**Your task:** Could you find each line of the data below that contains the word "Street" and copy those lines?

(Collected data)
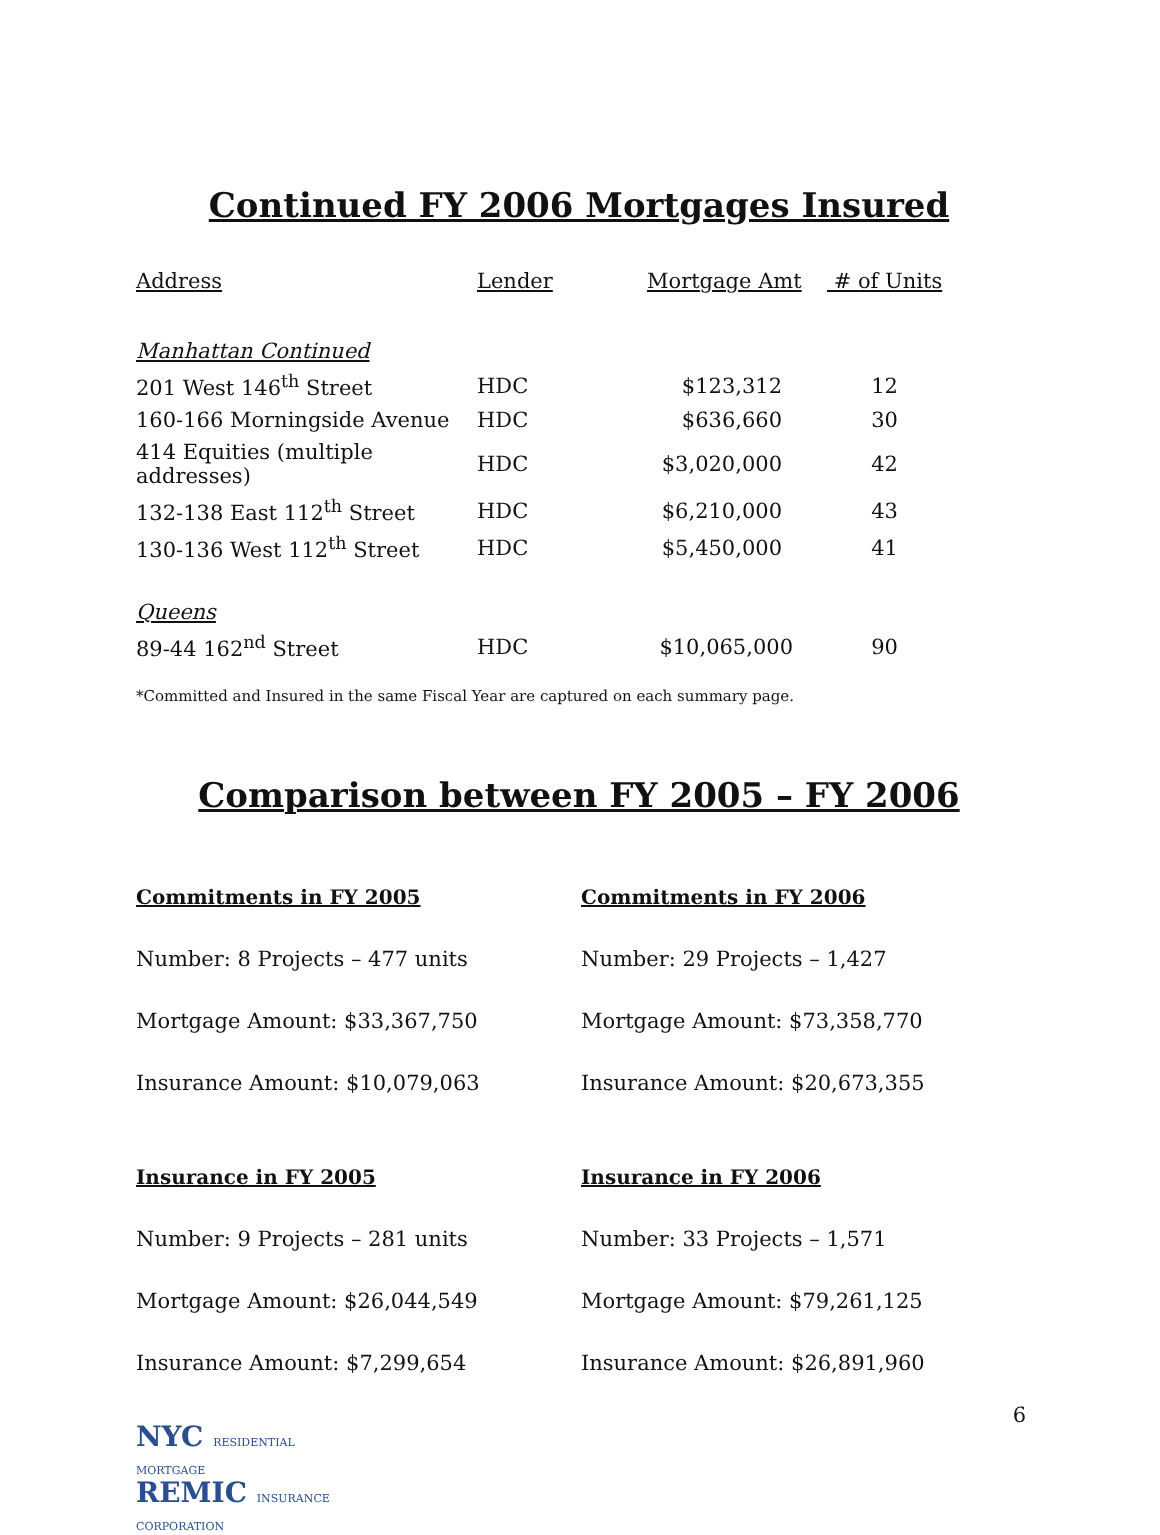Continued FY 2006 Mortgages Insured
| Address | Lender | Mortgage Amt | # of Units |
| --- | --- | --- | --- |
| Manhattan Continued | | | |
| 201 West 146<sup>th</sup> Street | HDC | $123,312 | 12 |
| 160-166 Morningside Avenue | HDC | $636,660 | 30 |
| 414 Equities (multiple addresses) | HDC | $3,020,000 | 42 |
| 132-138 East 112<sup>th</sup> Street | HDC | $6,210,000 | 43 |
| 130-136 West 112<sup>th</sup> Street | HDC | $5,450,000 | 41 |
| Queens | | | |
| 89-44 162<sup>nd</sup> Street | HDC | $10,065,000 | 90 |
*Committed and Insured in the same Fiscal Year are captured on each summary page.
Comparison between FY 2005 – FY 2006
Commitments in FY 2005
Number: 8 Projects – 477 units
Mortgage Amount: $33,367,750
Insurance Amount: $10,079,063
Insurance in FY 2005
Number: 9 Projects – 281 units
Mortgage Amount: $26,044,549
Insurance Amount: $7,299,654
Commitments in FY 2006
Number: 29 Projects – 1,427
Mortgage Amount: $73,358,770
Insurance Amount: $20,673,355
Insurance in FY 2006
Number: 33 Projects – 1,571
Mortgage Amount: $79,261,125
Insurance Amount: $26,891,960
NYC RESIDENTIAL
MORTGAGE
REMIC INSURANCE
CORPORATION
6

**Exercise answer:**
| 201 West 146<sup>th</sup> Street | HDC | $123,312 | 12 |
| 132-138 East 112<sup>th</sup> Street | HDC | $6,210,000 | 43 |
| 130-136 West 112<sup>th</sup> Street | HDC | $5,450,000 | 41 |
| 89-44 162<sup>nd</sup> Street | HDC | $10,065,000 | 90 |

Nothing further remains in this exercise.